BBC Radio 2 and being human
I have been wondering what I would say if asked to contribute to the Radio 2 Jeremy Vine Show mini-series on what it is to be human. I suppose I would begin by assuming that one is trying to see the difference between humans and animals. One angle, then, would be to say that we are moral: a large can of worms, that. But what else?
Wouldn’t one next say that to be human is, uniquely, to have a level of consciousness – of brain-power – which requires us each to make the best of those attributes.
So far, so motherhood and apple pie.
I think the bit that I could add to this sort of discussion is, as it were, the right-wing one. Neatly, one could say that the ordinarily animal expectation is to behave with due respect for authority: the pack, herd, flock and all that. But humans have a tricky relation to authority. We construct edgy contracts with it. But we also, perhaps, have a unique obligation to the libertarian. Self-actuation is the unique human attribute, as Ayn Rand and plenty of others have stressed.
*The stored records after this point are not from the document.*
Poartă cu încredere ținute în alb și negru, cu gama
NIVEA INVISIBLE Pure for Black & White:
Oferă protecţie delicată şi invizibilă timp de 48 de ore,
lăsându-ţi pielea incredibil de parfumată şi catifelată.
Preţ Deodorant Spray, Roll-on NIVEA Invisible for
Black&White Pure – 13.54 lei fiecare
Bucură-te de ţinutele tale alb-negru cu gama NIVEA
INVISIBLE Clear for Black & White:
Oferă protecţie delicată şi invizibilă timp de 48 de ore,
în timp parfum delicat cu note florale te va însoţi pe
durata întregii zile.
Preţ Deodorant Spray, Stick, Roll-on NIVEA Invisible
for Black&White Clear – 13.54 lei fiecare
So to be human is to understand the merit of originality, risk, and creativity. It is to be entrepreneurial whether in business or artistry. But it is also – a little contrariwise – to care about the invention and maintenance of institutions – those vehicles of authority and obedience which alone stand a chance of satisfying our need simultaneously for order and freedom.
I can go further. I am interested in the idea that the desire to be spiritual is the mark of the highest sort of human. When one has got beyond being economic, psychological, emotional and intellectual, is there something more? I am inclined to think so, but know that such thoughts hover on the brink of nonsense.